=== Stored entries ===
○ ○ ○ ○ ○

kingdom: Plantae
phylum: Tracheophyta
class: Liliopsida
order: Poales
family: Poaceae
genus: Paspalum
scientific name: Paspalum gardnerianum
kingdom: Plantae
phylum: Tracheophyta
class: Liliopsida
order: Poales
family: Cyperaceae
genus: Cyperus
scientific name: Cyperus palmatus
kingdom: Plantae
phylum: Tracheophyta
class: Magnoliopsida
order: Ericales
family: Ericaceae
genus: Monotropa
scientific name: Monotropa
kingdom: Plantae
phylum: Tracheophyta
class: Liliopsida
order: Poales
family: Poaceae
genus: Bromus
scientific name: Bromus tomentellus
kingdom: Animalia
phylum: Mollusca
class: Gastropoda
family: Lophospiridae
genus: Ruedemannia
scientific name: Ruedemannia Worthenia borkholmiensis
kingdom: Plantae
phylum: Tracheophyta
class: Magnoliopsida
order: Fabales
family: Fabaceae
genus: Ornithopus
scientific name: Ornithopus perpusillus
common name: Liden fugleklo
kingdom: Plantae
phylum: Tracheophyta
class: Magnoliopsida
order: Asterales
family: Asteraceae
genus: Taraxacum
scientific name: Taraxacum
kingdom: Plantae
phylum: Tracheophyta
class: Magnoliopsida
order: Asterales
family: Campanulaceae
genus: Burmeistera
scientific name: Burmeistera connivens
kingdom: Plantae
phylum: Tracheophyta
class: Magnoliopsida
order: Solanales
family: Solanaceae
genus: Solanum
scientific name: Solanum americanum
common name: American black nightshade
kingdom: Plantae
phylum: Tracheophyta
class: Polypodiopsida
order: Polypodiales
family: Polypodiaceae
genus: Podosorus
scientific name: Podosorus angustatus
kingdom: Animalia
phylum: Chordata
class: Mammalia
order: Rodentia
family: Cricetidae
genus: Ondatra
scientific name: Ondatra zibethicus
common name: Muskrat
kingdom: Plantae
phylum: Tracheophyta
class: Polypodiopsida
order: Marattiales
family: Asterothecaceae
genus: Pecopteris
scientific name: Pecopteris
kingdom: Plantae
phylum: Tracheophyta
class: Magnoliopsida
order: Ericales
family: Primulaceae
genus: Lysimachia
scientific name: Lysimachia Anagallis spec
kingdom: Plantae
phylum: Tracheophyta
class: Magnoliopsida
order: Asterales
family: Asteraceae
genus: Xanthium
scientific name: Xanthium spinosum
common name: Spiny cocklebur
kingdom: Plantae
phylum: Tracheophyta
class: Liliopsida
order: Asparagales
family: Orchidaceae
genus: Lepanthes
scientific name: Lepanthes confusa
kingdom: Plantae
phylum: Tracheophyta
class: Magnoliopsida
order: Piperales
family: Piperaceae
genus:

○ ○ ○ ○ ○

=== WHAT YOU ARE ASKED TO DO ===
Convert the lines above into a Markdown table with the columns Row and Line, putting each line's number in order under Row and its text under Line. Leave out any blank lines.

=== EXERCISE RESPONSE ===
| Row | Line |
|---|---|
| 1 | kingdom: Plantae |
| 2 | phylum: Tracheophyta |
| 3 | class: Liliopsida |
| 4 | order: Poales |
| 5 | family: Poaceae |
| 6 | genus: Paspalum |
| 7 | scientific name: Paspalum gardnerianum |
| 8 | kingdom: Plantae |
| 9 | phylum: Tracheophyta |
| 10 | class: Liliopsida |
| 11 | order: Poales |
| 12 | family: Cyperaceae |
| 13 | genus: Cyperus |
| 14 | scientific name: Cyperus palmatus |
| 15 | kingdom: Plantae |
| 16 | phylum: Tracheophyta |
| 17 | class: Magnoliopsida |
| 18 | order: Ericales |
| 19 | family: Ericaceae |
| 20 | genus: Monotropa |
| 21 | scientific name: Monotropa |
| 22 | kingdom: Plantae |
| 23 | phylum: Tracheophyta |
| 24 | class: Liliopsida |
| 25 | order: Poales |
| 26 | family: Poaceae |
| 27 | genus: Bromus |
| 28 | scientific name: Bromus tomentellus |
| 29 | kingdom: Animalia |
| 30 | phylum: Mollusca |
| 31 | class: Gastropoda |
| 32 | family: Lophospiridae |
| 33 | genus: Ruedemannia |
| 34 | scientific name: Ruedemannia Worthenia borkholmiensis |
| 35 | kingdom: Plantae |
| 36 | phylum: Tracheophyta |
| 37 | class: Magnoliopsida |
| 38 | order: Fabales |
| 39 | family: Fabaceae |
| 40 | genus: Ornithopus |
| 41 | scientific name: Ornithopus perpusillus |
| 42 | common name: Liden fugleklo |
| 43 | kingdom: Plantae |
| 44 | phylum: Tracheophyta |
| 45 | class: Magnoliopsida |
| 46 | order: Asterales |
| 47 | family: Asteraceae |
| 48 | genus: Taraxacum |
| 49 | scientific name: Taraxacum |
| 50 | kingdom: Plantae |
| 51 | phylum: Tracheophyta |
| 52 | class: Magnoliopsida |
| 53 | order: Asterales |
| 54 | family: Campanulaceae |
| 55 | genus: Burmeistera |
| 56 | scientific name: Burmeistera connivens |
| 57 | kingdom: Plantae |
| 58 | phylum: Tracheophyta |
| 59 | class: Magnoliopsida |
| 60 | order: Solanales |
| 61 | family: Solanaceae |
| 62 | genus: Solanum |
| 63 | scientific name: Solanum americanum |
| 64 | common name: American black nightshade |
| 65 | kingdom: Plantae |
| 66 | phylum: Tracheophyta |
| 67 | class: Polypodiopsida |
| 68 | order: Polypodiales |
| 69 | family: Polypodiaceae |
| 70 | genus: Podosorus |
| 71 | scientific name: Podosorus angustatus |
| 72 | kingdom: Animalia |
| 73 | phylum: Chordata |
| 74 | class: Mammalia |
| 75 | order: Rodentia |
| 76 | family: Cricetidae |
| 77 | genus: Ondatra |
| 78 | scientific name: Ondatra zibethicus |
| 79 | common name: Muskrat |
| 80 | kingdom: Plantae |
| 81 | phylum: Tracheophyta |
| 82 | class: Polypodiopsida |
| 83 | order: Marattiales |
| 84 | family: Asterothecaceae |
| 85 | genus: Pecopteris |
| 86 | scientific name: Pecopteris |
| 87 | kingdom: Plantae |
| 88 | phylum: Tracheophyta |
| 89 | class: Magnoliopsida |
| 90 | order: Ericales |
| 91 | family: Primulaceae |
| 92 | genus: Lysimachia |
| 93 | scientific name: Lysimachia Anagallis spec |
| 94 | kingdom: Plantae |
| 95 | phylum: Tracheophyta |
| 96 | class: Magnoliopsida |
| 97 | order: Asterales |
| 98 | family: Asteraceae |
| 99 | genus: Xanthium |
| 100 | scientific name: Xanthium spinosum |
| 101 | common name: Spiny cocklebur |
| 102 | kingdom: Plantae |
| 103 | phylum: Tracheophyta |
| 104 | class: Liliopsida |
| 105 | order: Asparagales |
| 106 | family: Orchidaceae |
| 107 | genus: Lepanthes |
| 108 | scientific name: Lepanthes confusa |
| 109 | kingdom: Plantae |
| 110 | phylum: Tracheophyta |
| 111 | class: Magnoliopsida |
| 112 | order: Piperales |
| 113 | family: Piperaceae |
| 114 | genus: |